> **Work to be completed**
Please reproduce, word for word, the part of the items that begins at their very start and ends with the line containing "vignetting: fall-off start 91.2%", including that line.

> **Collected data entries**
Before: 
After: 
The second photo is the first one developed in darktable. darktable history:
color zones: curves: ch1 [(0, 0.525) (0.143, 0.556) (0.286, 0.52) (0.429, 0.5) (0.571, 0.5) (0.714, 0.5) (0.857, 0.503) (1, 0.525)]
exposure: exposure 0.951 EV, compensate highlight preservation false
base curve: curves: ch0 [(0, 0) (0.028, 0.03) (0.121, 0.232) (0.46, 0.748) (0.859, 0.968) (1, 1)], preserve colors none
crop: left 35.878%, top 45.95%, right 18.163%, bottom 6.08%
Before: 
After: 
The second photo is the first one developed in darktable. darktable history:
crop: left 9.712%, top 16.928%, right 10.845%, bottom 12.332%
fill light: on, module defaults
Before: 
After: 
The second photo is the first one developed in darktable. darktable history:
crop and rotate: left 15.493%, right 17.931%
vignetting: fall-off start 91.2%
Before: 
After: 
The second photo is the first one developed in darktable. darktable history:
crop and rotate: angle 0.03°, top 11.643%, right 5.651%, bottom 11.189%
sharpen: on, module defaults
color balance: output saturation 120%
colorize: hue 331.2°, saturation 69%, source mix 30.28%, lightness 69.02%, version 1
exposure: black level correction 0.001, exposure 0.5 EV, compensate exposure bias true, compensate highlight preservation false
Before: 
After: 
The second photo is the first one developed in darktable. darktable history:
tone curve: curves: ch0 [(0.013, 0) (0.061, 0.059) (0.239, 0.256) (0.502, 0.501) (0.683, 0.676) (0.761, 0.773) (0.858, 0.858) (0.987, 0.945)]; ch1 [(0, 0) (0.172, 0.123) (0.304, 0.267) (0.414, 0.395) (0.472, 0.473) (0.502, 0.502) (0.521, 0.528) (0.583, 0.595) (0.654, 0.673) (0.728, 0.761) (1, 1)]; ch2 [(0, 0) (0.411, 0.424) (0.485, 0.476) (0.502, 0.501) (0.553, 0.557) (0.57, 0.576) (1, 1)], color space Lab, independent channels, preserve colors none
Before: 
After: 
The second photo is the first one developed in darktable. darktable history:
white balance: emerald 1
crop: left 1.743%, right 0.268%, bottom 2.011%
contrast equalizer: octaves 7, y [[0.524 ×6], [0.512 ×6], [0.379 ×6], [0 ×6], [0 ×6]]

> **Written solution**
Before: 
After: 
The second photo is the first one developed in darktable. darktable history:
color zones: curves: ch1 [(0, 0.525) (0.143, 0.556) (0.286, 0.52) (0.429, 0.5) (0.571, 0.5) (0.714, 0.5) (0.857, 0.503) (1, 0.525)]
exposure: exposure 0.951 EV, compensate highlight preservation false
base curve: curves: ch0 [(0, 0) (0.028, 0.03) (0.121, 0.232) (0.46, 0.748) (0.859, 0.968) (1, 1)], preserve colors none
crop: left 35.878%, top 45.95%, right 18.163%, bottom 6.08%
Before: 
After: 
The second photo is the first one developed in darktable. darktable history:
crop: left 9.712%, top 16.928%, right 10.845%, bottom 12.332%
fill light: on, module defaults
Before: 
After: 
The second photo is the first one developed in darktable. darktable history:
crop and rotate: left 15.493%, right 17.931%
vignetting: fall-off start 91.2%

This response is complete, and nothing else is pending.